Closed vitruvi closed 2 years ago
Hi,
thanks for trying out our package! But I'm surprised that the CUDA driver seems to be incompatible with the PyTorch version.
Let me propose two potential solutions. The first one would be to install the latest PyTorch version:
For this, you can open a terminal within jupyter lab, and run:
pip3 install torch torchvision torchaudio --extra-index-url https://download.pytorch.org/whl/cu113
or you run it within the notebook "1_inspect_data.ipynb":
!pip3 install torch torchvision torchaudio --extra-index-url https://download.pytorch.org/whl/cu113
Then, if you restart the kernel of the notebook, everything will work, hopefully.
If that still leads to the same error message, you could consider downgrading your CUDA driver on your system to version 11.3, and then re-building the container.
Let me know if it works or if you have any questions!
Konstantin
I have the same error and the pip install sadly does not help. I also can't downgrade from Cuda 11.7 to 11.3 as the driver does not support it. I use the GPUs without problems in a conda environment with cudatoolkit 11.3, so it seems to be a docker problem. I don't see a real solution though, as PyTorch also does not (yet) support Cuda 11.7...
Hi - yes that could be a Docker problem. @cblessing24, would you have an idea of how to solve it?
You are probably missing NVIDIA Container Toolkit. This package is necessary to use GPUs in Docker containers. Please install it and report back.
Problem persists in my case. Same as my first message after installing docker nvidia container toolkit.
Did you verify that you can use GPUs in a container after installing the toolkit? What is the output of the following command?
sudo docker run --rm --gpus all nvidia/cuda:11.0.3-base-ubuntu20.04 nvidia-smi
Yes, nvidia-smi works on docker.
+-----------------------------------------------------------------------------+ | NVIDIA-SMI 470.129.06 Driver Version: 470.129.06 CUDA Version: 11.4 | ...
Can you post the whole output here please?

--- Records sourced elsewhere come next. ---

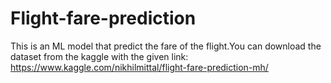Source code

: # Flight-fare-prediction

This is an ML model that predict the fare of the flight.You can download the dataset from the kaggle with the given link:
https://www.kaggle.com/nikhilmittal/flight-fare-prediction-mh/

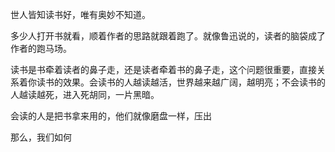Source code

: 
世人皆知读书好，唯有奥妙不知道。

多少人打开书就看，顺着作者的思路就跟着跑了。就像鲁迅说的，读者的脑袋成了作者的跑马场。

读书是书牵着读者的鼻子走，还是读者牵着书的鼻子走，这个问题很重要，直接关系着你读书的效果。会读书的人越读越活，世界越来越广阔，越明亮；不会读书的人越读越死，进入死胡同，一片黑暗。

会读的人是把书拿来用的，他们就像磨盘一样，压出

那么，我们如何




<!--stackedit_data:
eyJoaXN0b3J5IjpbLTE0OTI1MTI5MjQsMjAyNzU5MTkwMl19
-->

Okay, I think I was able to reproduce the issue. I changed my docker-compose.yml
file to this to fix it:
version: '3.4'
services:
jupyterlab:
image: sensorium
build:
context: .
volumes:
- .:/project
- ./notebooks:/notebooks
environment:
- JUPYTER_PASSWORD=
deploy:
resources:
reservations:
devices:
- capabilities: ["gpu"]
Sources: https://docs.docker.com/compose/gpu-support/ https://github.com/compose-spec/compose-spec/blob/master/deploy.md#devices
Gives the error below.
ERROR: The Compose file './docker-compose.yml' is invalid because: services.jupyterlab.deploy.resources.reservations value Additional properties are not allowed ('devices' was unexpected)
Which version of docker-compose are you using? I am using 2.6.1.
Yeah that is the problem. "apt" installs 1.25 version on ubuntu 20.04. docker-compose should be installed manually. Now it works out of the box.
docker-compose version 2.6.1 can be listed as a requirement on main page.
Great to hear that this problem is fixed! For other discussions, also feel free to join our slack community (link can be found here https://sensorium2022.net/home in the contact section).
After installing docker, docker-compose and exec'ing "docker-compose run -d -p 10101:8888 jupyterlab", when I run "1_inspect_data.ipynb", I get the error below.
"" RuntimeError: Found no NVIDIA driver on your system. Please check that you have an NVIDIA GPU and installed a driver from http://www.nvidia.com/Download/index.aspx ""
My specs are Ubuntu 20.04, docker version 20.10.16, rtx 2070 graphics card and cuda installed on the system (Driver Version: 470.129.06 CUDA Version: 11.4) apart from docker. How can I solve this problem?